L’Amministrazione Trump vuole riformare l’economia globale attraverso un’azione shock sulle tariffe. Il muro alzato dal Presidente nei confronti di tutti i Paesi che esportano verso gli Stati Uniti persegue l’obiettivo strategico di riequilibrare i rapporti di interscambio per contenere e ridurre il disavanzo della bilancia commerciale statunitense. In contemporanea, l’Amministrazione si è posta l’obbiettivo di contenere il deficit federale, cercando di ridurre l’enorme stock di debito del Paese salito a gennaio 2025 a oltre 36 trilioni di USD pari al 122% sul Pil.
L’elevato livello raggiunto dai rendimenti sul Treasury bond a 10 anni lo scorso gennaio, poco inferiore al 5%, ha aperto un serio interrogativo sulla sostenibilità del debito. Da qui la necessità non rinviabile di mettere in equilibrio le finanze a partire dai deficit gemelli: commerciale e federale. La politica sui dazi ha quindi l’obiettivo primario di ridurre tale debito.
Com’è noto Il 2 aprile il Presidente ha indicato per ogni singolo partner commerciale le tariffe reciproche. Le modalità con cui sono stati effettuati i calcoli tengono aperta la via per una soluzione politica del problema, da affrontarsi con una trattativa in cui ogni singolo partner metta sul tavolo congrue contropartite compensative. L’Europa potrebbe quindi mitigare l’impatto con un maggior impegno ad importare energia e prodotti statunitensi a partire da quelli agricoli, riducendo le barriere commerciali, in particolare sui servizi, confermando altresì l’impegno ad investire il surplus della Bilancia commerciale verso gli Usa sottoscrivendo Treasury americani.

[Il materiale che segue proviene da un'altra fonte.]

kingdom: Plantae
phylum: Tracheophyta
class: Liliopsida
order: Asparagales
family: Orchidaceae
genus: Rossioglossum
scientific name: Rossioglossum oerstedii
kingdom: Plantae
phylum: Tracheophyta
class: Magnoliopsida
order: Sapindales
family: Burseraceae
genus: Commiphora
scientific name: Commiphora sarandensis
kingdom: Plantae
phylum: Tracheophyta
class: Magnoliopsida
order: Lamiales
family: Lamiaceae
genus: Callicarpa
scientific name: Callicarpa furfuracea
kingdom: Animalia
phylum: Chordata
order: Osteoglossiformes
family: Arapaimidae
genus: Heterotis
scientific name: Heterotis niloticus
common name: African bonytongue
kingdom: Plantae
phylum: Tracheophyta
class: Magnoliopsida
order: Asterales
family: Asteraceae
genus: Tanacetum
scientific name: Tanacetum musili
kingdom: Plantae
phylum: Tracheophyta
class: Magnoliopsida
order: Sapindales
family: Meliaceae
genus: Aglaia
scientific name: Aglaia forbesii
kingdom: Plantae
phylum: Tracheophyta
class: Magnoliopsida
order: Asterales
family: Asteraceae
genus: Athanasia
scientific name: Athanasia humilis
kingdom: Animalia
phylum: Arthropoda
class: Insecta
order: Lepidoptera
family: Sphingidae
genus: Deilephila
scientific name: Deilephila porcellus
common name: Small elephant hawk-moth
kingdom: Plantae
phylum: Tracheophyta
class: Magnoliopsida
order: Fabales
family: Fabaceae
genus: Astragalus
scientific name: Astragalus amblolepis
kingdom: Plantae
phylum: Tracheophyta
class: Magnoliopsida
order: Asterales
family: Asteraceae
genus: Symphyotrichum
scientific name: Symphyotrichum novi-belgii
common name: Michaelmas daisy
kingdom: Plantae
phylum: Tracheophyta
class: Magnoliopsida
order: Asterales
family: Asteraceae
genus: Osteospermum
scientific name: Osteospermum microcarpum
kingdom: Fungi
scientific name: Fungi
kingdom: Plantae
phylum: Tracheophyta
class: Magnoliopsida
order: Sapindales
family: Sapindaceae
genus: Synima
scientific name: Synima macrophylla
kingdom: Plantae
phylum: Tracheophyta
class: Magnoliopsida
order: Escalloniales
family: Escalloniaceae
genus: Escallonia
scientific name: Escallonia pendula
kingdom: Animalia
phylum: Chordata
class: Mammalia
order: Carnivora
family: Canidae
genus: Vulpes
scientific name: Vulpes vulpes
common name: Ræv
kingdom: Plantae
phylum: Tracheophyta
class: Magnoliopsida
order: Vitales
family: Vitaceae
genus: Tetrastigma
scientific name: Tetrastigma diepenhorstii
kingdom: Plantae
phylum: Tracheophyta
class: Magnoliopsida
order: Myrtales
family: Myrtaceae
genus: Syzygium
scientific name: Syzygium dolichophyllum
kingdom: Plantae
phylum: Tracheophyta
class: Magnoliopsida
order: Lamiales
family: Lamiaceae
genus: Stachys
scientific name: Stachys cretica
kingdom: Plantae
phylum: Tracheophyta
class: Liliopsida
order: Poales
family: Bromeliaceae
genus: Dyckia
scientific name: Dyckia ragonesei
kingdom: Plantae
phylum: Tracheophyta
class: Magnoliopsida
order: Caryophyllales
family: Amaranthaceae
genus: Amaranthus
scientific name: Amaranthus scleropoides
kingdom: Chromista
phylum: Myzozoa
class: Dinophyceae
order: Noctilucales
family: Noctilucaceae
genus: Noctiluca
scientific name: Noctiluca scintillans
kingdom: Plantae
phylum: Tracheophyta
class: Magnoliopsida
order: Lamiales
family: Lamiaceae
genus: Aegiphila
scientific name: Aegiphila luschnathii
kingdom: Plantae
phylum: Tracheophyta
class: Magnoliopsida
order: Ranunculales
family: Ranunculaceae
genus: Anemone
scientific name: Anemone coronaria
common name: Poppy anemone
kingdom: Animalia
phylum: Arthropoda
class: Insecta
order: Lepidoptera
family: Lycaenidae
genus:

I mercati hanno reagito al provvedimento con estrema negatività scontando scenari recessivi su scala globale, spingendo così il presidente Trump a sospendere per 90 giorni l’entrata in vigore del nuovo regime tariffario, lasciando in vigenza una tariffa generalizzata del 10%. Dopo la mossa della Casa Bianca, gli analisti hanno ridotto le probabilità di recessione negli Stati uniti dal 65% al 45%. In ogni caso la volatilità con cui il Presidente Usa rivede le proprie decisioni contribuisce ad aumentare i dubbi e le incertezze negli operatori economici.
L’Europa in ogni caso rischia di perdere la sua guerra a colpi di austerity e compressione della domanda interna. La guerra commerciale innescata dai dazi si somma ad una situazione non ancora risolta su più fronti a partire dalla crisi della Germania e più in dettaglio dell’energia, dell’automotive e della manifattura in generale da quando ha abbracciato una transizione energetica ideologica e sbagliata, impedendo qualsiasi attività estrattiva e contemporaneamente dismettendo le centrali nucleari.
Più recentemente con il piano di Re-arm, si è, poi, aperto il rischio di creare il frazionamento degli equilibri tra singoli Paesi del mercato comune, lasciando che la Germania decida in autonomia un cambiamento delle proprie regole fiscali. In altri termini si è creato un precedente in cui soltanto i Paesi con a disposizione ampi spazi fiscali potranno creare fondi per rilanciare l’economia attraverso nuovi investimenti. Per gli altri, come l’Italia, i margini di manovra rimangono sciaguratamente stretti, mettendo a repentaglio la tenuta dello stato della competitività delle imprese e con esse la tenuta dell’occupazione e dello Stato sociale.
Prima di andare alla guerra commerciale con gli Stati Uniti, come propugnato dai vertici europei, sarebbe il caso di fare un’analisi realistica dei rapporti di forza e della necessità di verificare la governance europea. Se dalle difficoltà si esce con le idee, l’attuale crisi di relazione con gli Stati Uniti potrebbe fornire l’occasione per prospettare una fase di cambiamenti radicali in cui l’Unione possa e debba ricostruire la competitività della propria base industriale persa negli ultimi due decenni. Per l’Europa può essere un’opportunità, a patto di garantire alle imprese condizioni più allineate agli standard di altre aree: forte deregolamentazione, ambiente pro-impresa , un sano realismo energetico in opposizione al pensiero ideologico degli ultimi anni.
Infine dopo la competitività bisognerà affrontare la sfida più complessa: trovare la via per riqualificare il basso livello dei salari e del reddito pro capite. In termini di scala bisognerà cercare soluzioni pe adeguarli anche in questo caso allo standard dei Paesi ad economia avanzata.
Abbiamo di fronte tante sfide. La disputa commerciale e di relazione che si è aperta con gli Stati Uniti può essere l’occasione per ripensare e ricostruire il domani secondo una logica manageriale di livello superiore.